先週末にトランプ大統領はメキシコに対する関税導入の無期延期を表明し、対メキシコ関税は事実上取り止めとなりました。公式な発表はありませんが、メキシコが国境警備を強化することに加え、将来的には国境の壁建設費用の一部を負担することなどを表明した結果だと思われ、私の予想通りの展開です。
メキシコに対する関税導入が表明されたのは5月30日の米国市場引け後でした。5月30日の引け値は、NYダウが25,170、S&P500が2,789、日経平均が20,943円、TOPIXが1,532、米国10年国債利回りが2.21%、ドル円が109.63円でした。日米ともに株価は5月30日の水準を上回るまで戻っていますが、ドル円は米国10年国債利回りが2.12%までの戻り(金曜日引けは2.08%)に留まっていることを受け、108円台半ばまでの戻りと、戻りは限られています。米国10年国債利回りの戻りが鈍い背景には、先週金曜日に発表された米雇用統計が予想よりも弱く、年内2回の利下げ期待が収まっていない事があります。(ただ、対メキシコ関税の取り止め表明は、金曜日の米国市場終了後だったので、今日の米国市場で米国金利は現状よりも上昇する可能性はあります。)
FRBの金融政策に関して、現在の市場コンセンサスは「7月、9月、12月のいずれか2回に利下げを行い、いずれの場合も6月19日FOMCで声明文かドットチャートないしはその両方で将来の利下げを示唆する」だと思われます。6月FOMCまでは、FRB高官が発言を控える「ブラック・アウト」期間となるため、FOMCまではそのコンセンサスが変化することはないでしょう。

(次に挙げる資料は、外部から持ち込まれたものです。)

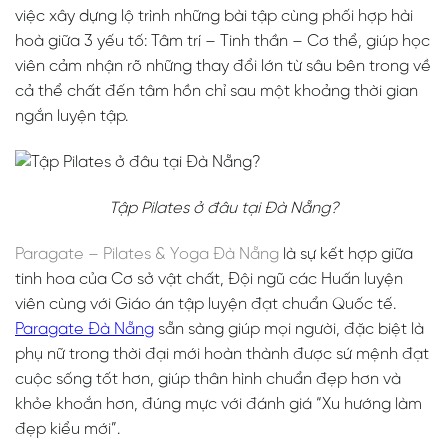
việc xây dựng lộ trình những bài tập cùng phối hợp hài
hoà giữa 3 yếu tố: Tâm trí – Tinh thần – Cơ thể, giúp học
viên cảm nhận rõ những thay đổi lớn từ sâu bên trong về
cả thể chất đến tâm hồn chỉ sau một khoảng thời gian
ngắn luyện tập.
Tập Pilates ở đâu tại Đà Nẵng?
Paragate – Pilates & Yoga Đà Nẵng
là sự kết hợp giữa
tinh hoa của Cơ sở vật chất, Đội ngũ các Huấn luyện
viên cùng với Giáo án tập luyện đạt chuẩn Quốc tế.
Paragate Đà Nẵng
sẵn sàng giúp mọi người, đặc biệt là
phụ nữ trong thời đại mới hoàn thành được sứ mệnh đạt
cuộc sống tốt hơn, giúp thân hình chuẩn đẹp hơn và
khỏe khoắn hơn, đúng mực với đánh giá “Xu hướng làm
đẹp kiểu mới”.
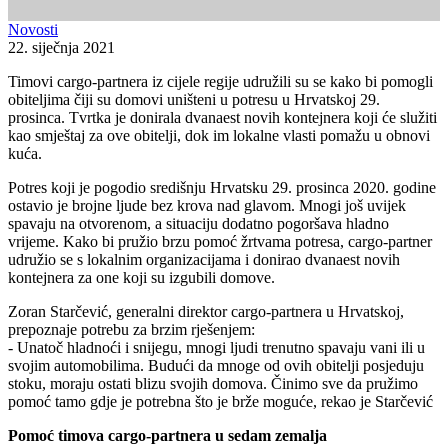
Novosti
22. siječnja 2021
Timovi cargo-partnera iz cijele regije udružili su se kako bi pomogli
obiteljima čiji su domovi uništeni u potresu u Hrvatskoj 29.
prosinca. Tvrtka je donirala dvanaest novih kontejnera koji će služiti
kao smještaj za ove obitelji, dok im lokalne vlasti pomažu u obnovi
kuća.
Potres koji je pogodio središnju Hrvatsku 29. prosinca 2020. godine
ostavio je brojne ljude bez krova nad glavom. Mnogi još uvijek
spavaju na otvorenom, a situaciju dodatno pogoršava hladno
vrijeme. Kako bi pružio brzu pomoć žrtvama potresa, cargo-partner
udružio se s lokalnim organizacijama i donirao dvanaest novih
kontejnera za one koji su izgubili domove.
Zoran Starčević, generalni direktor cargo-partnera u Hrvatskoj,
prepoznaje potrebu za brzim rješenjem:
- Unatoč hladnoći i snijegu, mnogi ljudi trenutno spavaju vani ili u
svojim automobilima. Budući da mnoge od ovih obitelji posjeduju
stoku, moraju ostati blizu svojih domova. Činimo sve da pružimo
pomoć tamo gdje je potrebna što je brže moguće, rekao je Starčević
Pomoć timova cargo-partnera u sedam zemalja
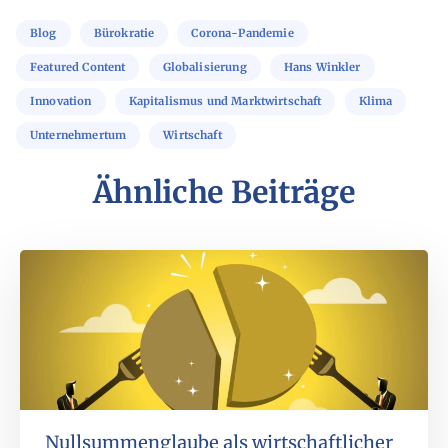
Blog
Bürokratie
Corona-Pandemie
Featured Content
Globalisierung
Hans Winkler
Innovation
Kapitalismus und Marktwirtschaft
Klima
Unternehmertum
Wirtschaft
Ähnliche Beiträge
Nullsummenglaube als wirtschaftlicher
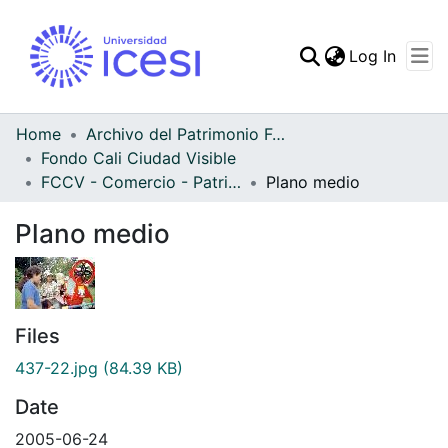
(curren
Log In
Communities & Collec
All of DSpace
Home
Archivo del Patrimonio Fotográfico y Fílmico del Valle del Cauca
Fondo Cali Ciudad Visible
Statistics
FCCV - Comercio - Patrimonial
Plano medio
Plano medio
Files
437-22.jpg
(84.39 KB)
Date
2005-06-24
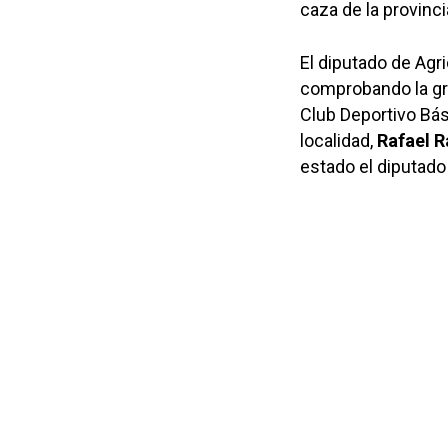
caza de la provinci
El diputado de Agri
comprobando la gra
Club Deportivo Bás
localidad,
Rafael 
estado el diputado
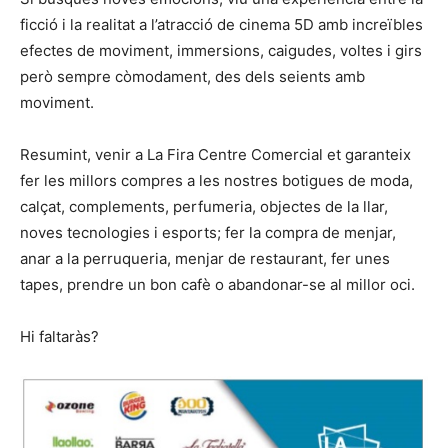
ficció i la realitat a l’atracció de cinema 5D amb increïbles
efectes de moviment, immersions, caigudes, voltes i girs
però sempre còmodament, des dels seients amb
moviment.
Resumint, venir a La Fira Centre Comercial et garanteix
fer les millors compres a les nostres botigues de moda,
calçat, complements, perfumeria, objectes de la llar,
noves tecnologies i esports; fer la compra de menjar,
anar a la perruqueria, menjar de restaurant, fer unes
tapes, prendre un bon cafè o abandonar-se al millor oci.
Hi faltaràs?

問題は、本当に6月FOMCで次の政策変更が利下げだと示唆されるかどうか、です。まだ対メキシコ関税が導入される見通しだった6月4日に、パウエルFRB議長は講演で「貿易交渉などの問題がどのように推移していくかわからないが、FRBは状況に応じて適切な対応を取る」と発言しています。状況が悪化すれば利下げもあり得る、ということですが、貿易問題に関しては対メキシコ関税取り止めにより、6月4日時点と比べれば状況は好転しています。
結論としては、6月FOMCで更なるハト派シフト(次の政策変更は利下げ、という示唆)はない、と予想します。それにより、行き過ぎた利下げ期待は後退すると思われます。具体的にいうと、市場が織り込む年内の利下げ回数は1.5回程度に低下、米国10年国債利回りは2.2%台を回復、ドル円は109円台後半まで上昇、と考えます。その場合の米国株の反応は微妙ですが、足元の株価反発を考えると調整する可能性が高いと考えられます。日本株は米国株の調整幅とドル円上昇の綱引きとなると思われますが、調整幅が限定的であれば円高懸念払拭を優先して、ボックス圏の高値(21,000円台半ば)トライの動きとなるのではないか、と思います。そこは、4-6月期業績悪化顕在化で生じると考えられる7月後半から8月の大きな下落に向けて、絶好の売り場となるでしょう。